Your About.com guide was sitting in the audience of London's Riverside Studios to watch and has this report.
Comedy double-act Richard Herring and Stewart Lee first appeared on BBC Radio with Fist Of Fun, which then transferred to BBC-2 for two years. After a brief lull, they were commissioned by the BBC to fill the "post-hangover" slot noon on Sundays last year with a youth-oriented live chat show parody of This Morning With Richard and Judy (the UK's answer to Regis and Kathy Lee). Even with an edited repeat each Friday, TMWRNJ (which Rich would insist on pronouncing "temuwerenjer") didn't set the world on fire in terms of ratings but was nevertheless picked up for a second season this year.
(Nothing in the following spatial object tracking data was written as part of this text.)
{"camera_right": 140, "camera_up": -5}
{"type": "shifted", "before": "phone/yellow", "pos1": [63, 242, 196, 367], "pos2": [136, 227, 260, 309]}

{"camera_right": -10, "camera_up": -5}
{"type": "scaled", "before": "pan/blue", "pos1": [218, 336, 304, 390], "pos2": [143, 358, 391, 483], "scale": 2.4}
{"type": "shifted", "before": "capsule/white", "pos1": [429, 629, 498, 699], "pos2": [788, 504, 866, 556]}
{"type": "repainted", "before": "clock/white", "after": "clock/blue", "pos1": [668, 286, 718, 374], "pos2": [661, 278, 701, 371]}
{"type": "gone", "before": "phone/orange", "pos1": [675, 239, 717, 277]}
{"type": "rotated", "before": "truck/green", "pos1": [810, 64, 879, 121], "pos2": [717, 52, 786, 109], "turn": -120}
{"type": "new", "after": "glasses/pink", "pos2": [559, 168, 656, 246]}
Though the credits and "homey" set would seem to resemble an ordinary talk show, Rich and Stew rely less on guests and more on banter, Studio gags, and pre-taped sketches. Performed and broadcast live in front of an audience each Sunday, the show has surprisingly quick pace with each segment lasting only a few minutes at most. Rather than being made at the august BBC Television Center in White City, TMWRNJ comes from the relatively small and intimate Riverside Studios in Hammersmith which even features a working cinema in addition to providing Studio resources. Chris Evans' T.F.I.Friday is also broadcast from the same Studio on Fridays for Channel 4.
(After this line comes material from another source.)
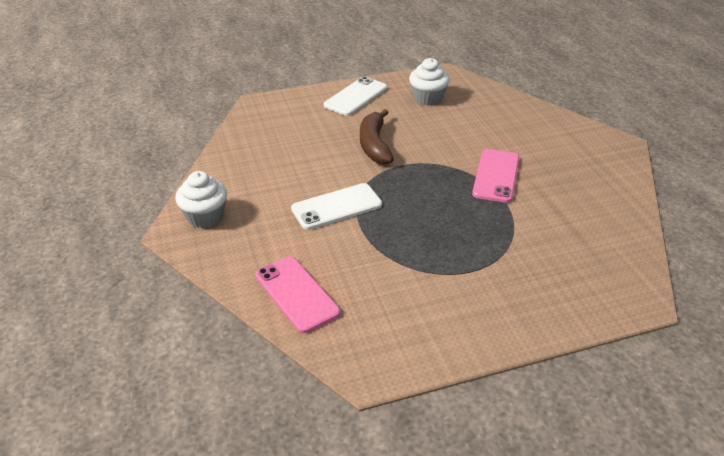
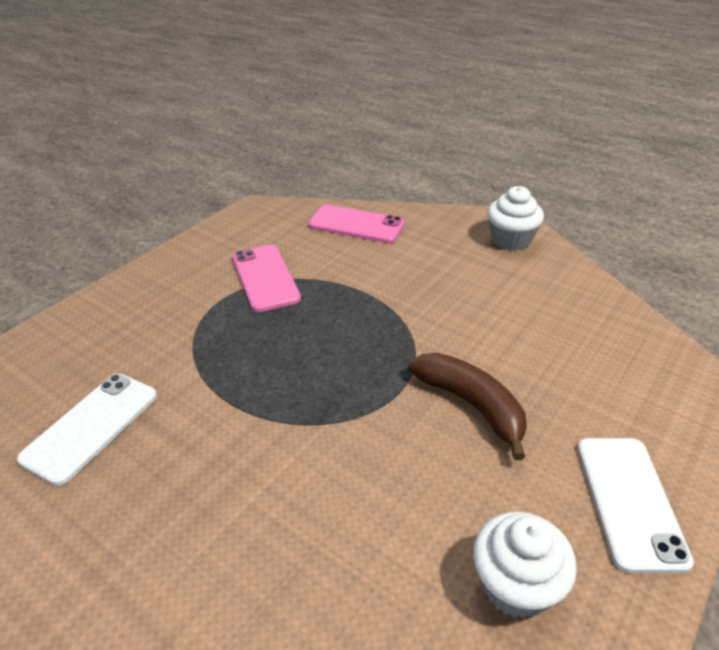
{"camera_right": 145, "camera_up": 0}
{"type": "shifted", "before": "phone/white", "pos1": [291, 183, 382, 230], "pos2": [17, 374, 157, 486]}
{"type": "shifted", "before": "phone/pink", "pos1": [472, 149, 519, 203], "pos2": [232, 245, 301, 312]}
The theme for the first episode was the idiocy of 70s nostalgia, symbolized by the swift (and topical) cancellation of Days Like These (the failed UK remake of That 70s Show). Even for a live show, much of the material is prepared a few weeks in advance, and it was just a coincidence that ITV announced Days Like These's demise a few days earlier - although Rich later admitted they had heard whispers as early as a week before. Unfortunately, this timeliness cuts both ways, as a series of sketches featuring the "fake Rod Hull" (Kevin Eldon) had to be scrapped at the last minute when the real Rod Hull died in a tragic accident on March 17th (the sketches - three of which had already been filmed - involved "Rod Hull" dying each time after attempting a series of tasks due to his false arm. They will never shown).
Each week a "King of the Show" is chosen from the audience, and lavished with attention and appropriate garments. Unfortunately, due to running late (and live TV has no mercy), Rich and Stew weren't able to interact as much with this week's King. A pre-taped parody of Titanic with Rich as Kate Winslet went over well, and looked good enough to be used as trailers for the series that have run on BBC-2.
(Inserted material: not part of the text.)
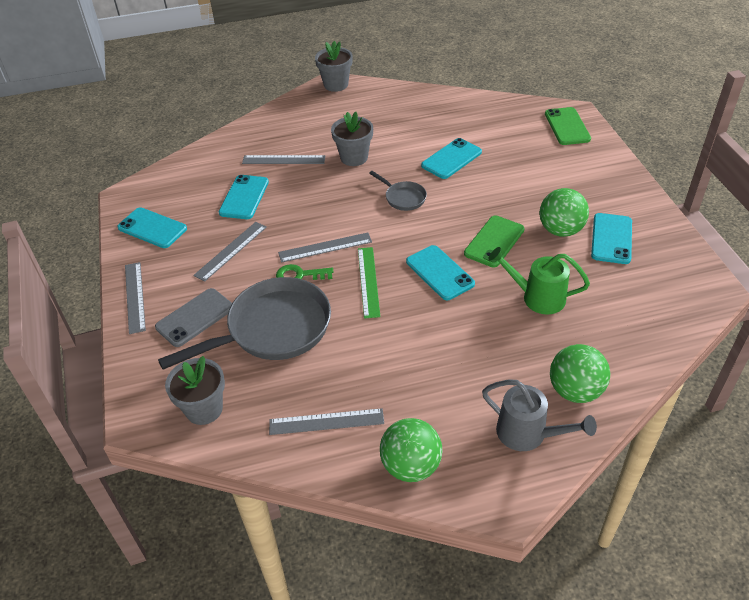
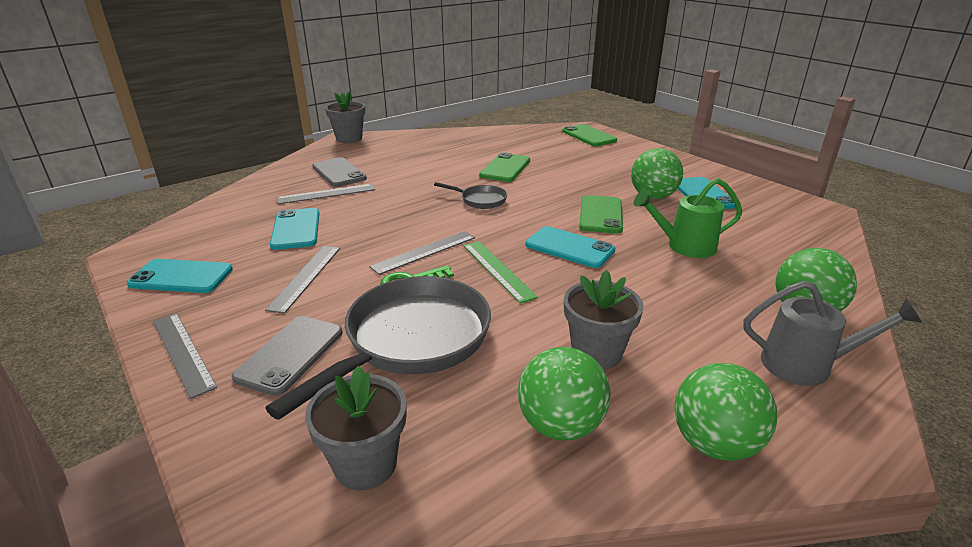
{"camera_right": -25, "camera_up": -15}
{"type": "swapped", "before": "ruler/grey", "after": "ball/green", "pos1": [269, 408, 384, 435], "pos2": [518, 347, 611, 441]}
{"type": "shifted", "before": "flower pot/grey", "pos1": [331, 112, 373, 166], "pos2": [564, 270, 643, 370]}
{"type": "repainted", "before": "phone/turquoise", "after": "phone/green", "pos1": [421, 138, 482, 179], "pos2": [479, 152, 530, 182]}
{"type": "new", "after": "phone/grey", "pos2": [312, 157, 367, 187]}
Other returning jokes included the "Curious Orange," a head shaped like an orange who was "pulped" in the last episode last year. His reappearance was explained with a taped segment of a mad scientist who brought the orange back to life, although he now has tendencies to make Dr Who's Davros-like rants to rule supreme over humanity. Another segment, "When Things Fall Over," continues their skewering the career of American actor Greg Evigan (who they nearly convinced to appear for real this year - though in the end he turned them down and was impersonated instead by The League of Gentlemen's Mark Gatiss).
For the audience, watching a live show means it's over fairly quickly (in comparison, one episode of Whose Line Is It Anyway? takes three hours to record!). Rich and Stew are keen to meet their fans (and maintain their own excellent website), and made themselves available afterwards for a quick chat.
Unfortunately, Americans will have next to no chance to ever see This Morning With Richard, Not Judy, as the BBC seems to consider it "disposable" TV just to fill a slot. It's a shame, as Rich and Stew are certainly as talented as anything else that is imported (and haven't we seen enough of Benny Hill now?).